お金を頂き、「オープン3日間限定のイベント商品です。どうぞ」と声を掛け、目玉商品としてイベント用のシュークリーム1個を渡す。店を出ながら一口シュークリームを頬張った男性の客は「ん、これ美味いっ」と言うなり、もう一度中に入ってきた。
 「えーとぉ、このシュークリーム6個下さい」と、声を掛けてきた。

その言葉に、長机に並べ置いてる箇所を指差す。
 「生クリームと抹茶とチョコクリームがありますが、どちらにされますか?」
 「んー…、2個ずつで箱詰めに出来ますか?」

皆の居る前で、シュークリームを箱詰めしてビニール袋に入れ渡す。
 「ありがとうございましたー」

御機嫌な昌平は、スタッフである新一にレジ台の下に置いてる棚を指差し言っていた。
 「さっきの様に言われたら、これが箱詰め用だからな」
 「なるほど、それね」
 「そうそう。初めて買ってくれたお客さんが知り合いでなくて、嬉しいな」
そんな昌平に、悟は呟いている。
 「うちのか…」
 「そうそう、嬉しい。さあ、新一、これから忙しくなるぞ。口コミで増えていくかもしれないからな」
 「了解」

御機嫌な店長のボス、いや昌平と、そんな店長が可愛くて、いつまでも側に居る事を願うサブボスの新一の生活が始まる。



 「あ、そうだ。悟、今のでシュークリームが一気に6個減ってしまった。この調子だと30個だなんて直ぐに無くなってしまう」
 「分かった。持ってくる」
 「それと、オープンの記念イベントシュークリームもよろしく」
 「分かった。優介に作らせる」
 「なら夜まで待つか」

新一の目の前で元サブボスの博人がイベント用を頬張り、残っている3種類計24個の内、4個ずつを手にしている。
それを見た現サブボスがボスに声を掛けている。
 「ボスッ。ヒロが、ヒロがー」
 「ん、ヒロが何だって?」
その元サブボスのヒロは言っていた。
 「美味しいから買うんだ。新一、お前もスタッフなら、とっととレジ計算して箱詰めしろ」

そんなヒロにボスは嬉しそうな声を掛けていた。
 「お、ヒロは買ってくれるんだ?」
 「美味しいから」
 「食ったのか。ったく、こいつは…。でも、買ってくれたので良しとするか」

これで残りは12個だ。
昌平は末っ子に声を掛けていた。
 「悟、大至急お願いする」
 「はいはい、分かりました」

あ、でもボスが売り子してるから優介に焼かせても大丈夫か、と気が付いた悟は電話した。
 『ありがとうございます。シューク』
 「優介。

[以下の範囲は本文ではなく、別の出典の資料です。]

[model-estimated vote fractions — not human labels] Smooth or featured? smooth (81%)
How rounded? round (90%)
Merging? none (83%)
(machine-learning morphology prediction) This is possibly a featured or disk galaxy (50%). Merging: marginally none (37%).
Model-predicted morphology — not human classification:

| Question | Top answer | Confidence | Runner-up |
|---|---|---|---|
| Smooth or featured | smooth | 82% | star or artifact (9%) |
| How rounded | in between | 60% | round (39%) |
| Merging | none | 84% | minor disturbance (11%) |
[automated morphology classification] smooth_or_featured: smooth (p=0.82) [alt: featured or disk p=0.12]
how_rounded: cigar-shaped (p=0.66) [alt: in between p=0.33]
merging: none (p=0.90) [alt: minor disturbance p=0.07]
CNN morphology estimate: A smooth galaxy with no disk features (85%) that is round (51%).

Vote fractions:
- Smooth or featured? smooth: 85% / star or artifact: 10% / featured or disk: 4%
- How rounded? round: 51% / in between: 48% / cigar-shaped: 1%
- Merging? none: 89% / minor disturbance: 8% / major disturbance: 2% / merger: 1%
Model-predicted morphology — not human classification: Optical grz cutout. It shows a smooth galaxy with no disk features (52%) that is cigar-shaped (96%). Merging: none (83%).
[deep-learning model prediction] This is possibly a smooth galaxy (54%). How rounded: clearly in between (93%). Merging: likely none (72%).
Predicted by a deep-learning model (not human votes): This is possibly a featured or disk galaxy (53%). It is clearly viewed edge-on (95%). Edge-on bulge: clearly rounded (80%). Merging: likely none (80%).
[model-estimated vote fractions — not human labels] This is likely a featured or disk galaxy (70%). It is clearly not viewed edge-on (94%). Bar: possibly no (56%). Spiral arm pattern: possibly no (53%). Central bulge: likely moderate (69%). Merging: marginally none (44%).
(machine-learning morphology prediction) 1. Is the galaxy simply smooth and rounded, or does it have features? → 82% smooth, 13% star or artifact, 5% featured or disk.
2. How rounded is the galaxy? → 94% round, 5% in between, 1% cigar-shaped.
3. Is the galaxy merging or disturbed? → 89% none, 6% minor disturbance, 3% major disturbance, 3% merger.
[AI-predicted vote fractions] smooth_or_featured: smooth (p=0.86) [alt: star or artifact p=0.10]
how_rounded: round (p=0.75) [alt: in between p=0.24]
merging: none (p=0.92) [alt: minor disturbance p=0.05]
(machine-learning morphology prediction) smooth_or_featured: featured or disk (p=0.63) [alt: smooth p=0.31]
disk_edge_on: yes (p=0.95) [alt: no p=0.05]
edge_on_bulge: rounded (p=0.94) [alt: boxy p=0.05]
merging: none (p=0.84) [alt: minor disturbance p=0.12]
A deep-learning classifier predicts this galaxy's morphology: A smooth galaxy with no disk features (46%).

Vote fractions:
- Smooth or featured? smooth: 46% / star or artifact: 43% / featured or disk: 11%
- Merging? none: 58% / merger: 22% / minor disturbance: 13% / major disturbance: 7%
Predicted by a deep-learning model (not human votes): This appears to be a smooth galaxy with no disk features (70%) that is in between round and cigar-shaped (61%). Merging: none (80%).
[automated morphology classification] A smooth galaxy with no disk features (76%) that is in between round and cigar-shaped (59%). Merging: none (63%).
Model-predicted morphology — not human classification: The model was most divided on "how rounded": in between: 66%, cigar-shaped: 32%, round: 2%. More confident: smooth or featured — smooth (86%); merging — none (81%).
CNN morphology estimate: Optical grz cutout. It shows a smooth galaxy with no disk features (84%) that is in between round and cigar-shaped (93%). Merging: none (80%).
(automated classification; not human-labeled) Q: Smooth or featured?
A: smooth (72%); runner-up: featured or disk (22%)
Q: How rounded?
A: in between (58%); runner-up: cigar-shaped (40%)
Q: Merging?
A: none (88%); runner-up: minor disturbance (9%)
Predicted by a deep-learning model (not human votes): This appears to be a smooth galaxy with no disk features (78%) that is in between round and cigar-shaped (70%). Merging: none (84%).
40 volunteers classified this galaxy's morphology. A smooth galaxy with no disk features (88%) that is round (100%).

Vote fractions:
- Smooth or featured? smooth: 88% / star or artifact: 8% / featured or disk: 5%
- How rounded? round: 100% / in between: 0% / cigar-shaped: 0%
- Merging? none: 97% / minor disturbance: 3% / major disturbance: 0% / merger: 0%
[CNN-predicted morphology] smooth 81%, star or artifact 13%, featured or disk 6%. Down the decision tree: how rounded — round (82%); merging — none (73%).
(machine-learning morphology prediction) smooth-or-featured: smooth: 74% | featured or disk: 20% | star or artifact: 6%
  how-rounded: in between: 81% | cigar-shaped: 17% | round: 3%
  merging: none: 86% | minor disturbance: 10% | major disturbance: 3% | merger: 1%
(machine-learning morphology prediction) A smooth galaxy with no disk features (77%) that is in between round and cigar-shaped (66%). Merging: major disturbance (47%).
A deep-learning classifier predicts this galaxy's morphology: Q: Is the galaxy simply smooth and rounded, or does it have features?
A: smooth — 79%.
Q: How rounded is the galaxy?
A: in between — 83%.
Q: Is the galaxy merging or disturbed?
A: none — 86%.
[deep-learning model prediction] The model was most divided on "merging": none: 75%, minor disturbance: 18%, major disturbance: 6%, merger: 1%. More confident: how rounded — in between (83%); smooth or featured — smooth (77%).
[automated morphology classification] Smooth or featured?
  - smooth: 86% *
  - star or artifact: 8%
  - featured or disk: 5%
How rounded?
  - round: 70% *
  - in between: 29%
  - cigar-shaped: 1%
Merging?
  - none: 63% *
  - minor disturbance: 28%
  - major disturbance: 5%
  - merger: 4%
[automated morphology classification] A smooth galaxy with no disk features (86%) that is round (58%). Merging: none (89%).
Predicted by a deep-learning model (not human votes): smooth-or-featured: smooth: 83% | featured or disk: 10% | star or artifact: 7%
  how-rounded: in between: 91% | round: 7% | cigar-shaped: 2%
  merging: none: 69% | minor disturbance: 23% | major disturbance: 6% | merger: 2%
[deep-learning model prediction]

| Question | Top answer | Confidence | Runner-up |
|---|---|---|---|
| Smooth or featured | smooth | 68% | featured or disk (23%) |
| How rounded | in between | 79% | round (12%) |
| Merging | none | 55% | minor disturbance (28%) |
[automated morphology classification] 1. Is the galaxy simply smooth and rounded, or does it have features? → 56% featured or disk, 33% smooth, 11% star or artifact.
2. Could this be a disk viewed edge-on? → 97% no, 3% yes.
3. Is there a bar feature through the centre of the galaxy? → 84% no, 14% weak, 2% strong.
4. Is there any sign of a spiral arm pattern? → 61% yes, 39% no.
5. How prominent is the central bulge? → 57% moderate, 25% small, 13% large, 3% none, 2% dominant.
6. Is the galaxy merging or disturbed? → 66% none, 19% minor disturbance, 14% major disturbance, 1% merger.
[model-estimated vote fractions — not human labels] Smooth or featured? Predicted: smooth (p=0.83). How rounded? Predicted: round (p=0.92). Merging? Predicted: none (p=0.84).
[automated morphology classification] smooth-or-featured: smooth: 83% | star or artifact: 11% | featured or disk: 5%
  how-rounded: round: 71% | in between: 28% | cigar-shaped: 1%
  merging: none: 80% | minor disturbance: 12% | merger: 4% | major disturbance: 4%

昌平の店のイベント用と売り用のを大至急焼いてくれ」
 『え、何で…』
 「何でじゃないよ。この調子だと、昼過ぎには30個が売りつくされる」
 『え、そうなの?それじゃ、今売り場にあるのを持って行く』
 「イベント用のも、よろしく」
 『はーい』


少し待ってると、優介はコンビニに来た。
 「お待たせです。シュークリーム屋の優介です。配達に来ました」
 「優ちゃん、いらっしゃい」
 「へえ…。中は、こんな風になってるのですね」
 「ゆっくりしてく?」
 「んー…、今は友兄にシュークリームの生地作りをして貰ってるからなあ」
その声に悟は声を出していた。
 「そういえば、ボスは一人…」
 「もちろん”レシピを見ながらしてね”と言ってレシピを渡して来たから、大丈夫だよ」

いや、そういう問題ではない。
あのボスを一人にさせるだなんて、恐ろしい位に物知らずな奴だよな。
だから言っていた。
 「優介、夜に来るのだろう。今は店を頼むよ」
 「友兄はつまみ食いするから、個数を数えて来たのだけど」
いや、そこじゃない。
ボスもそうだけど、お前の方が上をいってるぞ。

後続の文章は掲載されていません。